### What this task involves
Rewrite every line of the entries below with "Person at" replaced by "Subject at" and nothing else altered. Omit the pictures.

### Data for analysis
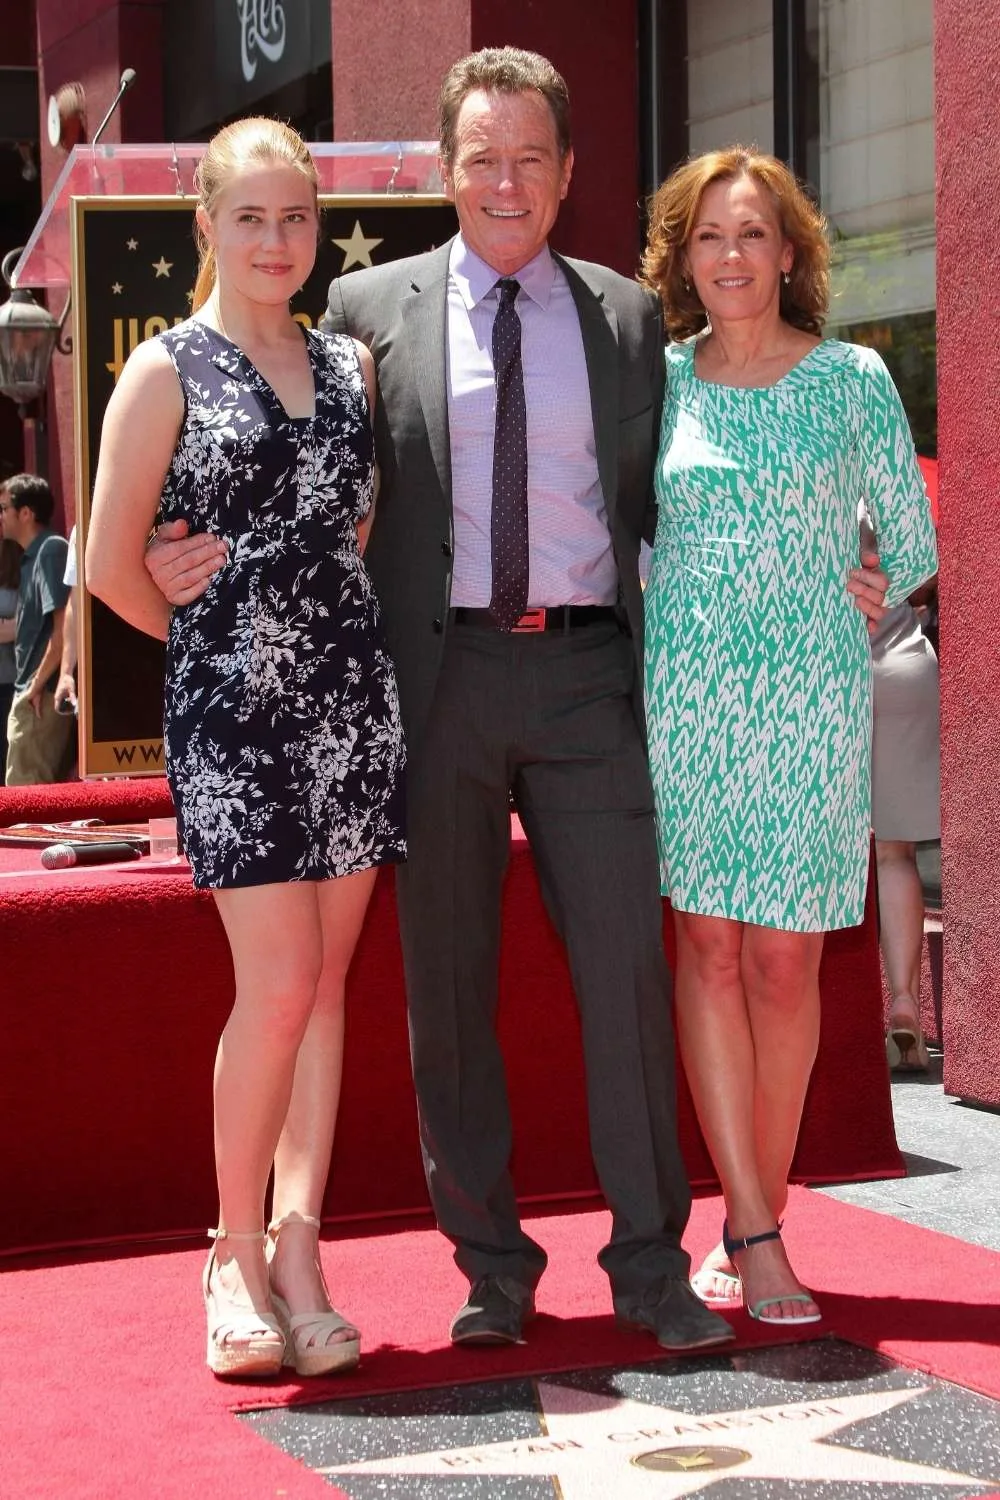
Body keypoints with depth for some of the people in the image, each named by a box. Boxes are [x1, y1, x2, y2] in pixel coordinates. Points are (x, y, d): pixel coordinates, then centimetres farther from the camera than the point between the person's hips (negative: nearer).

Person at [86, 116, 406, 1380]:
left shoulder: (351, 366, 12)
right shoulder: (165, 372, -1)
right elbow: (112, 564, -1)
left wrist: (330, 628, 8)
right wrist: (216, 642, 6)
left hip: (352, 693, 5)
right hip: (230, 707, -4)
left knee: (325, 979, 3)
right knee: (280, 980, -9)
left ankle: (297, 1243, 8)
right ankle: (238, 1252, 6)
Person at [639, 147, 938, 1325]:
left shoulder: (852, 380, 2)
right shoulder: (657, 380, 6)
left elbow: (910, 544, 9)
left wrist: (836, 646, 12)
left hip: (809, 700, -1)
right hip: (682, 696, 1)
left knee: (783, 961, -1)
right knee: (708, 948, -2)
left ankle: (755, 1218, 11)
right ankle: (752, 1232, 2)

### Exercise answer
Body keypoints with depth for some of the people in the image, each named by a box. Boxes are [x1, y1, x2, y2] in pixel coordinates. Points are (x, y, d): pixel coordinates, then centimetres farther from the camera than the point between the person's hips (negative: nearer).

Subject at [86, 116, 406, 1380]:
left shoulder: (351, 366, 12)
right shoulder: (165, 372, -1)
right elbow: (112, 564, -1)
left wrist: (330, 628, 8)
right wrist: (216, 642, 6)
left hip: (352, 693, 5)
right hip: (230, 707, -4)
left knee: (325, 979, 3)
right knee: (280, 980, -9)
left ankle: (297, 1243, 8)
right ankle: (238, 1252, 6)
Subject at [639, 147, 938, 1325]:
left shoulder: (852, 380, 2)
right shoulder: (657, 380, 6)
left elbow: (910, 544, 9)
left wrist: (836, 646, 12)
left hip: (809, 700, -1)
right hip: (682, 696, 1)
left knee: (783, 961, -1)
right knee: (708, 948, -2)
left ankle: (755, 1218, 11)
right ankle: (752, 1232, 2)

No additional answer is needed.